仮説
浦添から受け取った鍵で表扉を開けると、相変わらずそこにはむせ返るようなウイスキーの香りが漂っていた。今は寝室への扉も開け放たれているから少し薄らいでいるのかもしれないが、慣れないものはしょうがない。扉の向こうには籠塚の死体がブルーシートに包まれていた。シートの隙間から白い煙のようなものが死霊のように這い出ている。ドライアイスを周りにまいているだけだというのに。紗綾はそこから目をそらすと、この居間をあらためて見回してみた。やはりそこは破壊の限りを尽くしている……、と言いたいところだったが、紗綾は途中で、実はそうでもないことに気がついた。先ほどこの事件の記録者である私も、この部屋にある物のほとんどが破壊されている、と書いたが、破壊されていない物品もこの部屋の中にはあったのだ。例えば、割れたウイスキーの瓶のすぐ近くに置いてある炭酸の瓶は割れていなかった。紗綾はそれに手を伸ばしてみたが、栓が開いているものの瓶そのものはとてもきれいで、中身がこぼれている様子もなかった。

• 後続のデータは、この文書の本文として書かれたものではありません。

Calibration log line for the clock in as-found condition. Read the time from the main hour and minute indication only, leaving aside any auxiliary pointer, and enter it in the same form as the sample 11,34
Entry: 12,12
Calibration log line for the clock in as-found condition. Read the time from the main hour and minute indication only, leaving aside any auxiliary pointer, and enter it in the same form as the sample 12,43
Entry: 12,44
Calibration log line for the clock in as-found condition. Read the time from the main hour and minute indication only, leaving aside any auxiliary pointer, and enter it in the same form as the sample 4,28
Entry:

紗綾は瓶を元の位置に戻すとあらためて机の上を眺めて、頭を掻いた。ウイスキーの瓶底だけがこの机の上には取り残されている。ちょうど真ん中あたりで瓶がへし折れたようになっていて、口の方はキャップが付いたまま底から五センチほど離れた場所に転がっていた。注意深くウイスキーの底をもちあげると、丸く液だまりの跡が残っていた。

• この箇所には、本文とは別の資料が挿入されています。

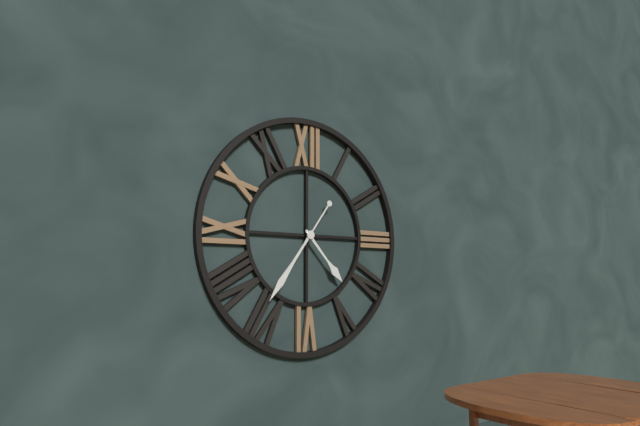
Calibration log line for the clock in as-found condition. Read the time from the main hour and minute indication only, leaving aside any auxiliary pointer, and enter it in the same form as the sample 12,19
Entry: 4,36
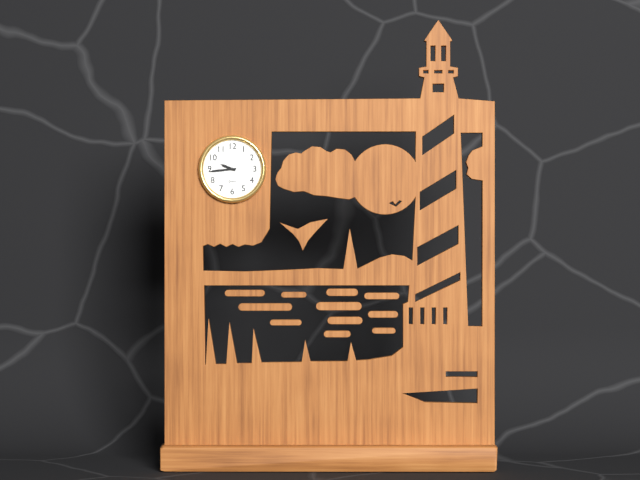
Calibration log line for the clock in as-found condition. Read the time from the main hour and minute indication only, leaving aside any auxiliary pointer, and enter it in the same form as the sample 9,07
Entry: 9,44
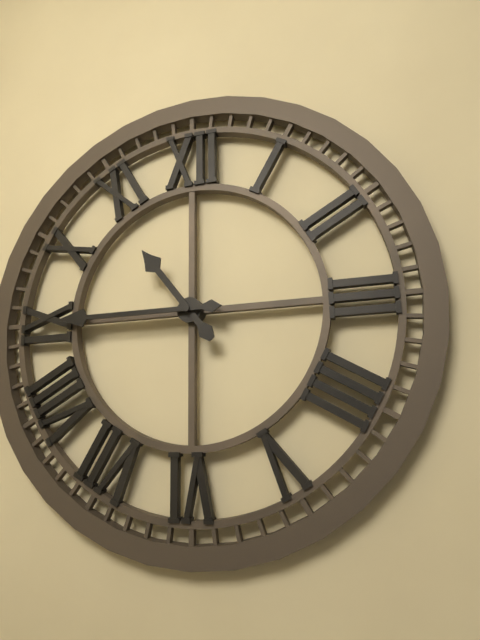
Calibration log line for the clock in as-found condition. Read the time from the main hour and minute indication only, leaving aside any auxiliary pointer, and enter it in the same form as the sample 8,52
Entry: 10,45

紗綾はふと顔を上げた。すると視線は机の先に焦点を結んだ。そこにはダイニングキッチン越しに食器棚がある。この食器棚も無残な姿を彼女の前にさらしている。中の食器は粉々に砕けているものも、綺麗に放射状に割れているものも散見される。ガラスが割れて中身が雪崩を起こした棚もある。それだというのに……、食器棚の中身があの惨状だというのに、当のガラス戸が割れていない。そんな不思議な食器棚を彼女は見つけたのだ。
もしや――。
紗綾は瓶の底を置き直すと寝室へと向かった。そして寝室の中をふらふらと徘徊すると、ある一点で立ち止まった。

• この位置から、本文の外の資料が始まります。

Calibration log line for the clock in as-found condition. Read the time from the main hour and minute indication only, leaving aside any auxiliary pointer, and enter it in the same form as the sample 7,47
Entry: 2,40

彼女の頭の中に宿ったのは世にも恐ろしい仮説であった。
はたしてそんなことが可能なのか? 紗綾はしばらく考え込んだ。しばらく考えても、それを否定する要素は全く現れなかった。むしろまずその可能性を検証してみるべきだと彼女の脳は結論づけた。その時である。
「どうしましたか?」
ハッとして振り返ると居間との境目に美輝がいた。彼女と目があった。いつも冷静で理知的な彼女の目を紗綾はそこに求めていたのだ。しかしこの時の美輝は違った。美輝はどこか恍惚とした目を紗綾に向けていたのだ。紗綾は一瞬にして己の身の毛がよだつ感覚に襲われた。美輝もそれを感じ取ったか、慌てて視線をそらした。
「なにか、わかりましたか」
「う、うん。まだ、仮説だけど」
「そうですか」
「少し一人で考えさせて」
「そうですか」
美輝は背を向けた。
「舞、もう少し時間がかかりそうですから、私たち、お部屋に戻っていましょうか」
ひょっこりと舞が美輝の肩から顔を覗かせた。何か言いたげに紗綾を見つめていたが、紗綾はそれに何も答えなかった。二人の姿がドアの向こうに消えるのを確認すると、紗綾は何枚か写真を撮って黒崎に送った。この仮説を検証するには彼の協力が不可欠であったのだ。